- It seems everybody's vying for a share of the modular synth market at the moment. Major players like Roland and Waldorf are staking their claims with new products, but underneath the major players, there's fertile development in low-level, low-cost products, which blur the boundaries between synthesis and electronic engineering.
The Soundmachines NS1nanosynth is an extreme example. It's a multi-disciplinary toy that fuses programming and modular synthesis in a package that encourages breadboarding and hacking as much as it does sound generation. On its fascia are sixteen knobs, a ribbon controller, and no less than 192 pin headers. These headers are divided into three main sections: Arduino headers on the left, an analogue modular synthesis section at the top, and a panel on the right geared towards manipulation of digital signals. For those not familiar with the Arduino, it's basically a microcontroller that allows you to program just about anything you can think of (Laser harp? Check). The Arduino software is easily programmed with the C or C++ coding languages and there's a whole community of users uploading libraries of programs for you to use.
The NS1nanosynth can use MIDI signals to control pitch, CV, and mod wheel parameters, which you can access from your DAW by plugging in the included USB cable. I found the firmware to be slightly buggy—for example, playing a note below C2 occasionally disabled the MIDI port, requiring a reset of the unit or the DAW—but in general it works well. You can also use the Mozzi library to turn the digital section of the NS1 into a synth or effects processor capable of waveshaping, delay, flanging, filtering and much more. For the truly adventurous, you could program your own implementation of any other effect you know of, or create completely new ones.
The modular synthesis area takes up the majority of the NS1's real estate. Left to right, it follows a signal path from the VCO, to the filter, to the amp. Initially, the sub-sections are difficult to pick out, but they're well aligned with their respective pots, so after a while everything starts to become clear. There is only one VCO, but it outputs six different waveforms, including a sub oscillator, pulse width variable pulse wave, and white and pink noise, all of which can be mixed. The tonal waveforms all cover the same pitch range, apart from the sub oscillator, but you can transpose by an octave using the clock divider (though I imagine other intervals could be programmed using the Arduino). There's also a single ADSR envelope generator, which can be patched through two attenuators to various modulation destinations. Each attenuator has two sets of inputs and outputs, and these effectively provide amount controls—controlling CV signals with these parameters is a great way to understand the key role that voltage plays in modular synthesis. There are two sets of LFOs, each with a frequency control and four outputs, namely two triangle and two square waveforms. This design is indicative of how the NS1 makes the most of single components by providing multiple outputs. There are also four mixers, four signal multiplexers, a difference mixer, and a range of CV sources. There's also a sample and hold module, and a ribbon controller that outputs gate and CV information.
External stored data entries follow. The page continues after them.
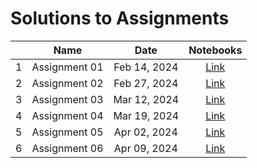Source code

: # Solutions to Assignments

|         | Name                                    | Date          |  Notebooks                                          |
|:-------:|:---------------------------------------:|:-------------:|:---------------------------------------------------:|
| 1       | Assignment 01                           | Feb 14, 2024  | [Link](/assets/assignmentsolutions/Assignment_01.html)   |
| 2       | Assignment 02                           | Feb 27, 2024  | [Link](/assets/assignmentsolutions/Assignment_02.html)   |
| 3       | Assignment 03                           | Mar 12, 2024  | [Link](/assets/assignmentsolutions/Assignment_03.html)   |
| 4       | Assignment 04                           | Mar 19, 2024  | [Link](/assets/assignmentsolutions/Assignment_04.html)   |
| 5       | Assignment 05                           | Apr 02, 2024  | [Link](/assets/assignmentsolutions/Assignment_05.html)   |
| 6       | Assignment 06                           | Apr 09, 2024  | [Link](/assets/assignmentsolutions/Assignment_06.html)   |
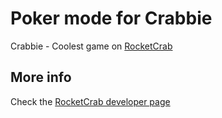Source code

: # Poker mode for Crabbie

Crabbie - Coolest
 game on [RocketCrab](https://rocketcrab.com)


## More info
Check the [RocketCrab developer page](https://github.com/tannerkrewson/rocketcrab/#-for-developers)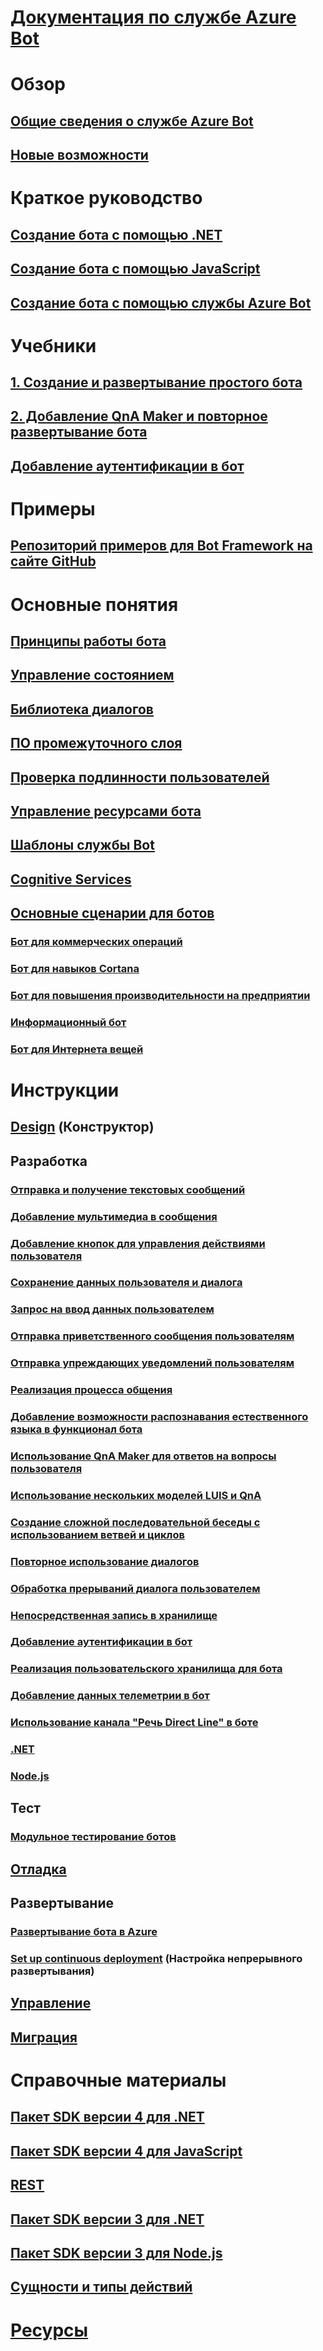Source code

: # [Документация по службе Azure Bot](index.yml)
# Обзор
## [Общие сведения о службе Azure Bot](bot-service-overview-introduction.md)
## [Новые возможности](what-is-new.md)
# Краткое руководство
## [Создание бота с помощью .NET](dotnet/bot-builder-dotnet-sdk-quickstart.md)
## [Создание бота с помощью JavaScript](javascript/bot-builder-javascript-quickstart.md)
## [Создание бота с помощью службы Azure Bot](v4sdk/abs-quickstart.md)
# Учебники
## [1. Создание и развертывание простого бота](v4sdk/bot-builder-tutorial-basic-deploy.md)
## [2. Добавление QnA Maker и повторное развертывание бота](v4sdk/bot-builder-tutorial-add-qna.md)
## [Добавление аутентификации в бот](bot-builder-tutorial-authentication.md)
# Примеры
## [Репозиторий примеров для Bot Framework на сайте GitHub](https://github.com/Microsoft/BotBuilder-Samples/blob/master/README.md)
# Основные понятия
## [Принципы работы бота](v4sdk/bot-builder-basics.md)
## [Управление состоянием](v4sdk/bot-builder-concept-state.md)
## [Библиотека диалогов](v4sdk/bot-builder-concept-dialog.md)
## [ПО промежуточного слоя](v4sdk/bot-builder-concept-middleware.md)
## [Проверка подлинности пользователей](v4sdk/bot-builder-concept-authentication.md)
## [Управление ресурсами бота](v4sdk/bot-file-basics.md)
<!-- [Language understanding](v4sdk/bot-builder-concept-luis.md) -->
## [Шаблоны службы Bot](bot-service-concept-templates.md)
## [Cognitive Services](bot-service-concept-intelligence.md)
## [Основные сценарии для ботов](bot-service-scenario-overview.md)
### [Бот для коммерческих операций](bot-service-scenario-commerce.md)
### [Бот для навыков Cortana](bot-service-scenario-cortana-skill.md)
### [Бот для повышения производительности на предприятии](bot-service-scenario-enterprise-productivity.md)
### [Информационный бот](bot-service-scenario-informational.md)
### [Бот для Интернета вещей](bot-service-scenario-internet-things.md)
# Инструкции 
## [Design](design/TOC.md) (Конструктор)
## Разработка
<!-- ## [Best practice for welcoming the user](v4sdk/bot-builder-welcome-user.md) -->
### [Отправка и получение текстовых сообщений](v4sdk/bot-builder-howto-send-messages.md)
### [Добавление мультимедиа в сообщения](v4sdk/bot-builder-howto-add-media-attachments.md)
### [Добавление кнопок для управления действиями пользователя](v4sdk/bot-builder-howto-add-suggested-actions.md)
### [Сохранение данных пользователя и диалога](v4sdk/bot-builder-howto-v4-state.md) 
### [Запрос на ввод данных пользователем](v4sdk/bot-builder-primitive-prompts.md) 
### [Отправка приветственного сообщения пользователям](v4sdk/bot-builder-send-welcome-message.md)
### [Отправка упреждающих уведомлений пользователям](v4sdk/bot-builder-howto-proactive-message.md)
### [Реализация процесса общения](v4sdk/bot-builder-dialog-manage-conversation-flow.md)
### [Добавление возможности распознавания естественного языка в функционал бота](v4sdk/bot-builder-howto-v4-luis.md)
### [Использование QnA Maker для ответов на вопросы пользователя](v4sdk/bot-builder-howto-qna.md)
### [Использование нескольких моделей LUIS и QnA](v4sdk/bot-builder-tutorial-dispatch.md)
### [Создание сложной последовательной беседы с использованием ветвей и циклов](v4sdk/bot-builder-dialog-manage-complex-conversation-flow.md)
### [Повторное использование диалогов](v4sdk/bot-builder-compositcontrol.md)
<!--#### [Implement a greeting dialog](v4sdk/bot-builder-dialogs-greeting.md)--TODO: Add once there's a sample.-->
### [Обработка прерываний диалога пользователем](v4sdk/bot-builder-howto-handle-user-interrupt.md)
### [Непосредственная запись в хранилище](v4sdk/bot-builder-howto-v4-storage.md)
### [Добавление аутентификации в бот](v4sdk/bot-builder-authentication.md)
### [Реализация пользовательского хранилища для бота](v4sdk/bot-builder-custom-storage.md)
### [Добавление данных телеметрии в бот](v4sdk/bot-builder-telemetry.md)
### [Использование канала "Речь Direct Line" в боте](directline-speech-bot.md)
### [.NET](dotnet/TOC.md)
### [Node.js](nodejs/TOC.md)
## Тест
### [Модульное тестирование ботов](v4sdk/unit-test-bots.md)
## [Отладка](debug/TOC.md)
## Развертывание
### [Развертывание бота в Azure](bot-builder-deploy-az-cli.md)
### [Set up continuous deployment](bot-service-build-continuous-deployment.md) (Настройка непрерывного развертывания)
## [Управление](manage/TOC.md)
## [Миграция](v4sdk/migration/TOC.md)
# Справочные материалы
## [Пакет SDK версии 4 для .NET](https://aka.ms/botframework-v4-cs-sdk)
## [Пакет SDK версии 4 для JavaScript](https://aka.ms/bot-jssdk-v4)
## [REST](rest-api/TOC.md)
## [Пакет SDK версии 3 для .NET](https://aka.ms/botframework-v3-cs-sdk)
## [Пакет SDK версии 3 для Node.js](https://aka.ms/bot-jssdk-v3)
## [Сущности и типы действий](bot-service-activities-entities.md)
# [Ресурсы](resources/TOC.md)
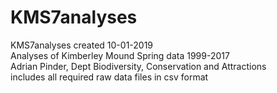 # KMS7analyses
KMS7analyses created 10-01-2019  
Analyses of Kimberley Mound Spring data 1999-2017  
Adrian Pinder, Dept Biodiversity, Conservation and Attractions  
includes all required raw data files in csv format  

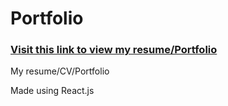 # Portfolio
### [Visit this link to view my resume/Portfolio](https://deepgosalia1.github.io/portfolio/)

My resume/CV/Portfolio

Made using React.js
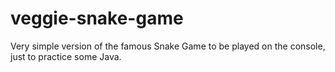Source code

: # veggie-snake-game
Very simple version of the famous Snake Game to be played on the console, just to practice some Java.
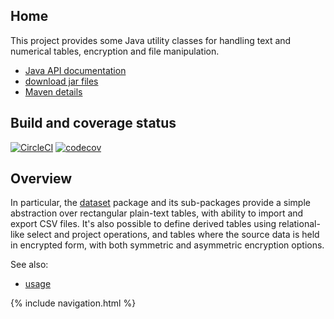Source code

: ## Home

This project provides some Java utility classes for handling text and numerical tables, encryption and file manipulation.

* [Java API documentation](https://quicksilver.host.cs.st-andrews.ac.uk/apidocs/ciesvium/)
* [download jar files](https://quicksilver.host.cs.st-andrews.ac.uk/artifacts/ciesvium/)
* [Maven details](https://github.com/stacs-srg/ciesvium/blob/master/README.md)

## Build and coverage status

[![CircleCI](https://circleci.com/gh/stacs-srg/ciesvium.svg?style=svg)](https://circleci.com/gh/stacs-srg/ciesvium) [![codecov](https://codecov.io/gh/stacs-srg/ciesvium/branch/master/graph/badge.svg)](https://codecov.io/gh/stacs-srg/ciesvium)

## Overview

In particular, the [dataset](https://quicksilver.host.cs.st-andrews.ac.uk/apidocs/ciesvium/index.html?uk/ac/standrews/cs/util/dataset/package-summary.html) package and its sub-packages provide a simple abstraction over rectangular plain-text tables, with ability to import and export CSV files. It's also possible to define derived tables using relational-like select and project operations, and tables where the source data is held in encrypted form, with both symmetric and asymmetric encryption options.

See also:

* [usage](usage/)

{% include navigation.html %}
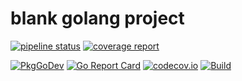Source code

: # blank golang project

[![pipeline status](https://gitlab.com/egnd/go-project/badges/master/pipeline.svg)](https://gitlab.com/egnd/go-project/-/tree/master)
[![coverage report](https://gitlab.com/egnd/go-project/badges/master/coverage.svg)](https://gitlab.com/egnd/go-project/-/tree/master)

[![PkgGoDev](https://pkg.go.dev/badge/github.com/egnd/go-project)](https://pkg.go.dev/github.com/egnd/go-project?tab=doc)
[![Go Report Card](https://goreportcard.com/badge/github.com/egnd/go-project)](https://goreportcard.com/report/github.com/egnd/go-project)
[![codecov.io](https://codecov.io/github/egnd/go-project/coverage.svg?branch=master)](https://codecov.io/gh/egnd/go-project?branch=master)
[![Build](https://github.com/egnd/go-project/workflows/Pipeline/badge.svg)](https://github.com/egnd/go-project/actions?query=workflow%3APipeline)
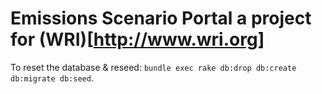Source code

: # Emissions Scenario Portal a project for (WRI)[http://www.wri.org]

To reset the database & reseed: `bundle exec rake db:drop db:create db:migrate db:seed`.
To the right side of the unit are buttons, sensor inputs, a few clock dividers, and various logic gates. The logic gates can do interesting things with the square wave LFOs and process audio frequency signals, so achieving effects like digital ring modulation are eminently possible, as per one of the patches in the user manual. The manual and the Soundmachines website provide enough patches to get your head around the whole device, and there's also a GitHub repository that contains a database of patches submitted by other NS1 users. Patching up a basic percussive bass sound gives a solid, earthy tone, but things get really interesting when exploring more esoteric techniques. Feeding the oscillator back into its own pitch CV, for example, results in an FM tone for some pitches, and descends into weird clicking for others. Also, every CV and most audio signals range from 0 to 5V, meaning you can treat one as the other, and the LFOs run up to 160 Hz, so they can act as a source of audio or FM.
The NS1nanosynth is very portable, but I'd say the small size of the pin headers and their labels would make it difficult to patch in a dark live environment. It's most at home in the project studio. However, the NS1nanobridge kit allows you to interface with Eurorack equipment, which would likely make things easier. There's also an NS1 experiment kit that includes another breadboard, integrated circuits and a range of other components, allowing you to delve further into circuit design. Needless to say, this is one for the geeks. To get the most out of it, you either need to have a decent knowledge of programming, electronics, and synthesis upfront, or be prepared for a steep learning curve. The manual covers both synthesis and the separate modules in some detail with informative patches, but if you're learning about these areas as you go, it'll take a while to digest. Whatever your current knowledge level, this is a synth for people who love to learn and get to the bottom of how things work. If that's you, you'll find it a huge amount of fun.